GIA

Presente in 14 paesi ed in ogni continente, il Gemological Institute of America  è senza dubbio il più autorevole tra gli istituti di ricerca e di certificazione gemmologica. Esso fu fondato a Carsbad, nella contea di San Diego (USA) il 15 febbraio del 1931, proprio nello stesso periodo in cui veniva fondata in Germania la Porsche, Salvador Dalì (ispirato da una cena a base di formaggi molli) dipingeva il suo quadro più importante (“La persistenza della memoria”) e la scienza compiva due importanti passi in avanti grazie ai Teoremi di incompletezza di Godel ed ai collegamenti tra Europa e Brasile intuiti da Guglielmo Marconi.

Il gioielliere Robert Shipley, infatti si rese conto di essere spesso meno preparato dei  suoi acquirenti quando proponeva loro gioielli con pietre preziose: decise così nel 1928 di recarsi in Gran Bretagna e studiare gemmologia. Al suo ritorno fondò, nel 1931, un primo corso di gemmologia al quale si iscrissero in poche settimane oltre 250 colleghi, decretando così il successo di un progetto che addirittura i primi tempi egli realizzò nelle stanze della propria abitazione.

Seguirono enormi successi, sino alla dimensione intercontinentale che il GIA ha assunto negli ultimi decenni, con la creazione di 12 campus di formazione a distanza (e-learning) e una biblioteca specialistica che consta di 38.000 volumi e oltre 700 riviste del settore orafo.

Al GIA dobbiamo l’individuazione delle “4 C” di un diamante (“carat”, “clarity”, “color”, “cut”), fondamentali criteri usati in tutto il mondo per quantificarne il valore mediante la nota tabella ideata nel 1978 da Martin Rapaport. In particolare, dal 1953 GIA adotta un sistema di classificazione del colore di un diamante che le autorità internazionali hanno standardizzato ed ufficializzato nel 1978 e che consiste nell’utilizzo di pietre-base denominate “masterstones” (convenzionalmmente dalla lettera “D” in giù) di peso non inferiore a carati 0.50 osservate sotto una lente speciale, utilizzando il modello di Munsell (pittore al quale si deve l’individuazione di 11 tonalità, 31 tinte e 7 saturazioni di colore).
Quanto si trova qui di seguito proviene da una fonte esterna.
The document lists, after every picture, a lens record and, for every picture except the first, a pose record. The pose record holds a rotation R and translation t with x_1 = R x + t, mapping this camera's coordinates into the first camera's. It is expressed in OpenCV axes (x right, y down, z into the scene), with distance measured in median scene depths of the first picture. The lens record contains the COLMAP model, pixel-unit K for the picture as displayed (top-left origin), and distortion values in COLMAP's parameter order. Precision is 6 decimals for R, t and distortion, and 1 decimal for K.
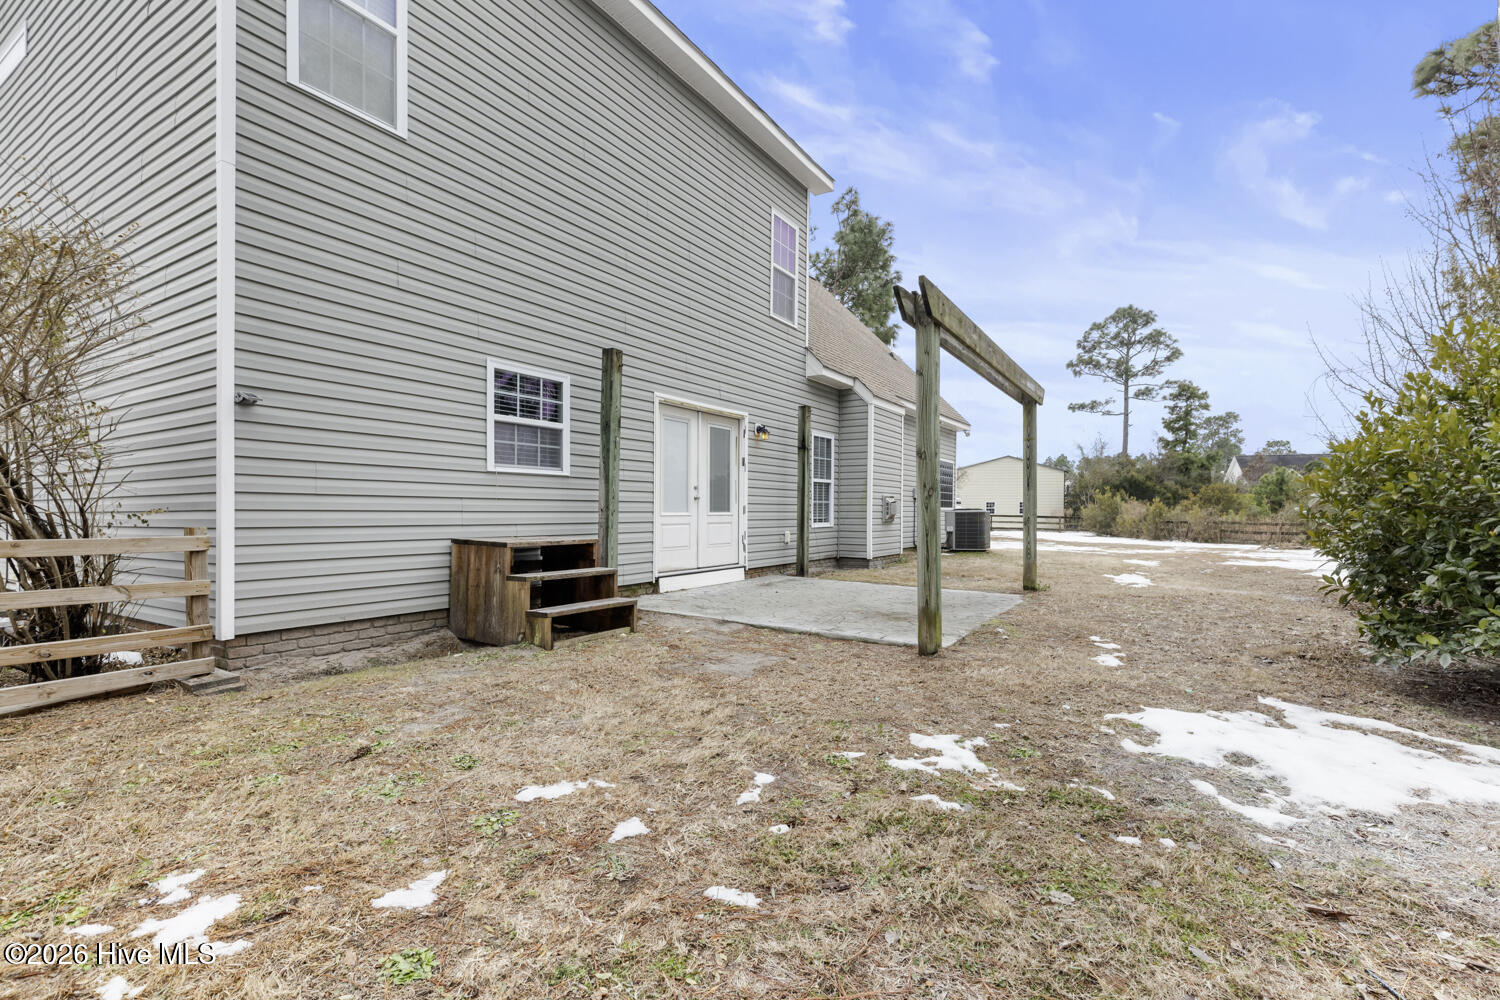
lens RADIAL K [[690.1, 0, 743.8], [0, 690.1, 501.1], [0, 0, 1]] dist [0.001996, 0.000055]
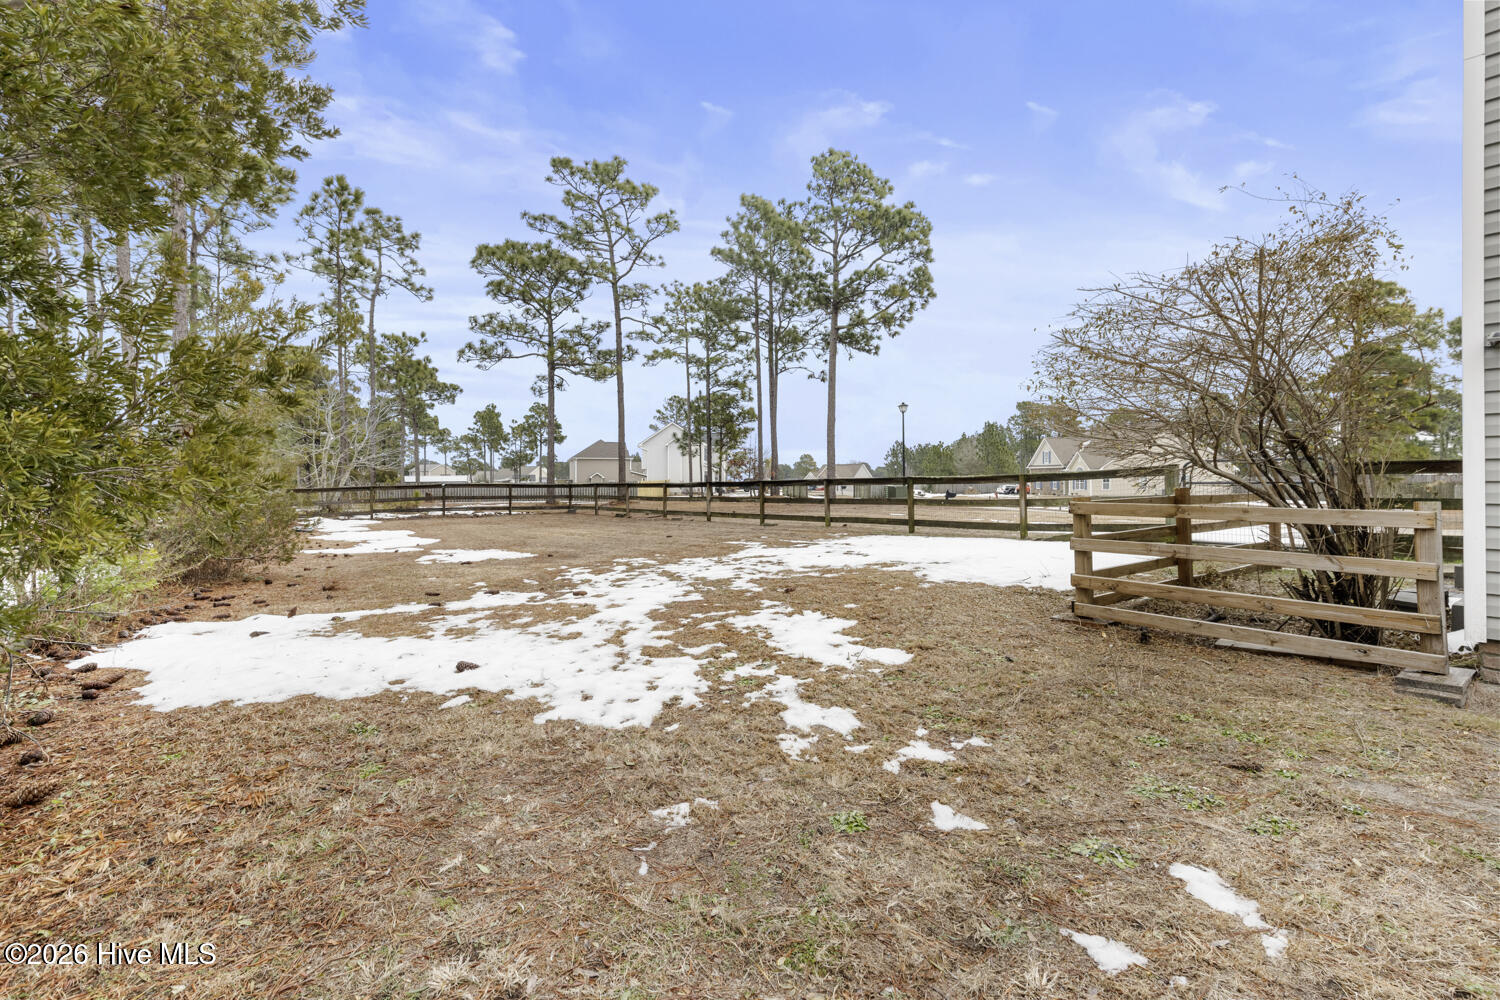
lens RADIAL K [[690.1, 0, 743.8], [0, 690.1, 501.1], [0, 0, 1]] dist [0.001996, 0.000055]
pose [[-0.361945, 0.025051, -0.931863, 0.657554], [0.017531, 0.999645, 0.020064, 0.007129], [0.932035, -0.009074, -0.362255, 1.016244]]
Dal 1980, invece si utilizza la classificazione della purezza che esclude le precedenti distinzioni tra diamanti River, Top Wesselton, Wesselton e Top Cape (derivanti dai luoghi di provenienza delle gemme) e si preferisce partire non dalla definizione data negli Anni Trenta dal GIA per le pietre migliori (FL, cioè flawless) ma indicarle con la sigla IF, cioè internamente prive di imperfezioni percepibili ad una lente a dieci ingrandimenti: il GIA individua oltre alle cosiddette inclusioni, costituite da olivina, grafite, granato, rutilo e cianite, anche imperfezioni non riconducibili alla paragenesi generativa del cristallo ma dovute a fatti fortuiti e a manipolazioni. Esse vengono definite blemishes e sono solitamente graffiature e/o abrasioni, dovute al maneggiamento del diamante durante la fase di lavorazione. 

A questo Istituto, infine si devono tutt’oggi periodiche pubblicazioni di studi e ricerche specialistiche, sulla scia delle fortunate scoperte che portarono all’individuazione dei primi diamanti gialli nel 1956 e delle prime tanzaniti nel 1968.